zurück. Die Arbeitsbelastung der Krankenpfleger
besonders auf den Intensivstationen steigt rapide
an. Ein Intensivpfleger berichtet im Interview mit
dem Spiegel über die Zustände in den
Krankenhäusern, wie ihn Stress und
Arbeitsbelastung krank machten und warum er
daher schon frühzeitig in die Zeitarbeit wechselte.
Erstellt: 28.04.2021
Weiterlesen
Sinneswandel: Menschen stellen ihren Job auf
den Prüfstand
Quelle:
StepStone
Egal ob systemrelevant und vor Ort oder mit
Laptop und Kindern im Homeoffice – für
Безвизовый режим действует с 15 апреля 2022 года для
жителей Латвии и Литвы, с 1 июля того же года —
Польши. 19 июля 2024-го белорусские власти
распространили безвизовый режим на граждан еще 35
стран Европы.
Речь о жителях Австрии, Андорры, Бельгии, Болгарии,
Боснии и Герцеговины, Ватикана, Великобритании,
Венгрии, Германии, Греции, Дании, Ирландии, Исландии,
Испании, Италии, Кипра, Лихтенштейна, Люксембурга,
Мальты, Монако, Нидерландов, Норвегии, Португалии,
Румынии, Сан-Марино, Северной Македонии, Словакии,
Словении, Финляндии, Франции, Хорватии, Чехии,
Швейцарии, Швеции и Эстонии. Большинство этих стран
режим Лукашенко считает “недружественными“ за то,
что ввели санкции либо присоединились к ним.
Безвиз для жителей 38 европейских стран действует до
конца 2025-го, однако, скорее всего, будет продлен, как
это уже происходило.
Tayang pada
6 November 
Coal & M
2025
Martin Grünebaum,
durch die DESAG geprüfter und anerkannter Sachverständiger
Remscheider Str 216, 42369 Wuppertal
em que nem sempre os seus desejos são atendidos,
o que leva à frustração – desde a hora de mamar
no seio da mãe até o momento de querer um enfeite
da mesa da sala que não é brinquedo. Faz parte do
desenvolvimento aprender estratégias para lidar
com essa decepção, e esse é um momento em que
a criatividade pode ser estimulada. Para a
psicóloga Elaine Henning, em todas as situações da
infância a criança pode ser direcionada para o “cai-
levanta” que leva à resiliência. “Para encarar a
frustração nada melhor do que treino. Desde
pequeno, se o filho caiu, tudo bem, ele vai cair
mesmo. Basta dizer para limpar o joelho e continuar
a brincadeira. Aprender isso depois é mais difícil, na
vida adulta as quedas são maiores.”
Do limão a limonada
◆ ◆ ◆
What lines of the data contain the string "Arbeitsbelastung"? List them.

= Task result =
zurück. Die Arbeitsbelastung der Krankenpfleger
Arbeitsbelastung krank machten und warum er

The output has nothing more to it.